As Christians, we not only have the ten commandments to offer us guidance, but the gift of God’s son Jesus to show us how best to live. However, in our gospel passage for today we see an angry, violent Jesus. He is at his wit’s end. Somehow in the business of the temple has taken precedent of worshipping there. If you are like me, you do not particularly like this image of Jesus—whipping a cord around, overturning tables yelling at people. This is not how I think about my Savior. However, sometimes it is only through yelling and the crashing of tables that we can hear what someone is saying to us—even what God is saying. Sometimes tough love is necessary.

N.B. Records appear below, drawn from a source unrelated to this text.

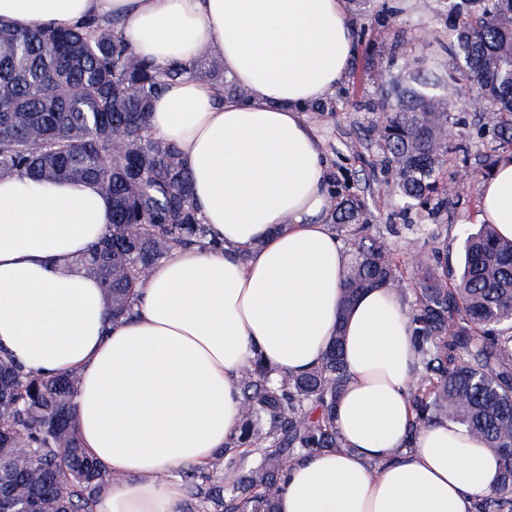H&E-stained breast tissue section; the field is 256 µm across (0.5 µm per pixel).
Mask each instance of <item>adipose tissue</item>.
I'll return each mask as SVG.
<instances>
[{
	"instance_id": "adipose-tissue-1",
	"label": "adipose tissue",
	"mask_w": 512,
	"mask_h": 512,
	"mask_svg": "<svg viewBox=\"0 0 512 512\" xmlns=\"http://www.w3.org/2000/svg\"><path fill=\"white\" fill-rule=\"evenodd\" d=\"M116 15L140 57L218 53L246 96L180 80L154 100L152 129L180 148L224 247L172 251L131 319L111 321L75 264L102 237L110 198L93 183L0 181V351L41 375L79 374L80 441L111 476L94 512H179L182 489L164 475L205 464L237 433L238 383L255 356L302 374L339 333L345 447L295 462L278 512H473L500 478L482 440L442 419L404 445L417 352L401 297L379 288L341 308L347 258L307 109L355 53L345 0H0V20L23 28ZM479 218L512 238V155L483 180Z\"/></svg>"
}]
</instances>
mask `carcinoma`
Instances as JSON below:
<instances>
[{"label": "carcinoma", "mask_w": 512, "mask_h": 512, "mask_svg": "<svg viewBox=\"0 0 512 512\" xmlns=\"http://www.w3.org/2000/svg\"><path fill=\"white\" fill-rule=\"evenodd\" d=\"M449 12L450 50L463 66L448 79L470 81L489 104L492 115L479 116L476 133L512 146V0H450ZM183 78L245 96L217 57L166 66L138 57L114 19L64 30L0 23V180L93 182L111 198L105 234L75 264L100 282L114 320L134 315L138 289L169 251L219 246L193 204L180 149L156 137L149 121L153 100ZM448 108L407 89L369 131L406 210L432 213L446 202L443 164L455 148L443 136ZM330 217L355 239L344 303L372 288L406 294L391 243L369 233L364 198L330 200ZM417 270L405 446L436 420L467 426L501 470L499 487L475 512H512V239L480 225L464 240L451 284L444 247ZM343 341L336 336L322 362L297 376H277L257 357L239 383L244 420L224 451L158 479L184 482L189 512H277L294 462L344 447L335 424L347 382ZM79 384L74 373L34 375L0 354V512H92L109 475L81 446Z\"/></svg>", "instance_id": "obj_1"}]
</instances>
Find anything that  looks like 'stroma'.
Returning <instances> with one entry per match:
<instances>
[{
    "mask_svg": "<svg viewBox=\"0 0 512 512\" xmlns=\"http://www.w3.org/2000/svg\"><path fill=\"white\" fill-rule=\"evenodd\" d=\"M345 7L353 14L355 54L345 80L326 98V111L309 112L308 118L322 138L333 191L369 201L376 214L374 232L389 239L409 278L416 268L413 254L429 257L444 246L449 262H456L464 233L478 219L481 184H459L436 217L416 210L400 214L369 128L379 113L392 111L405 59L417 60L420 77L427 81L452 69L448 0H371L364 17L355 15L353 0H346Z\"/></svg>",
    "mask_w": 512,
    "mask_h": 512,
    "instance_id": "obj_1",
    "label": "stroma"
}]
</instances>
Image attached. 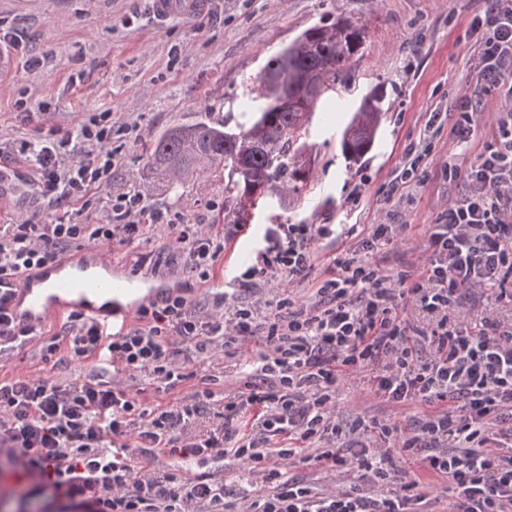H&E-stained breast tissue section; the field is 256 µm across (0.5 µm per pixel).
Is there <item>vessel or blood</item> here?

And, as a commentator notes, “we should not make the quick assumption that because Jesus is our Savior, he is perpetually well pleased with us” (Gloer, 2008 97).
In this passage, Jesus is challenging the status quo of the temple. The animals being bought and the money changers’ actions alone are not bad—both needed to be at the temple for folks on pilgrimage who needed to buy an animal to offer as sacrifice and change their coins to the pay the temple tax. What angered Jesus was that these actions of buying and selling had become the focus of the temple, rather than the worship of God. The temple was dedicated to the purposes of God, but in actuality stood in opposition to it (Gloer 2008 97). The sellers and the money changers had forgotten whose they were. They had begun to worship the idol of money making rather than God. They had created a marketplace void of Sabbath rest—and God was not pleased.
God is not pleased when we neglect his commandments because that means we are wandering from God towards ways of death, rather than with God toward the life God intends. God wants to be our companion in life!
Remember the Sabbath, acknowledging that you are children of God and rest is mandatory for living. Remember the Ten Commandments as you do the greatest commandment, so that they may guide your life and that you may enjoy life as God intends. And if you are really ambitious try to memorize the Westminster Shorter Catechism. . . or not. Amen.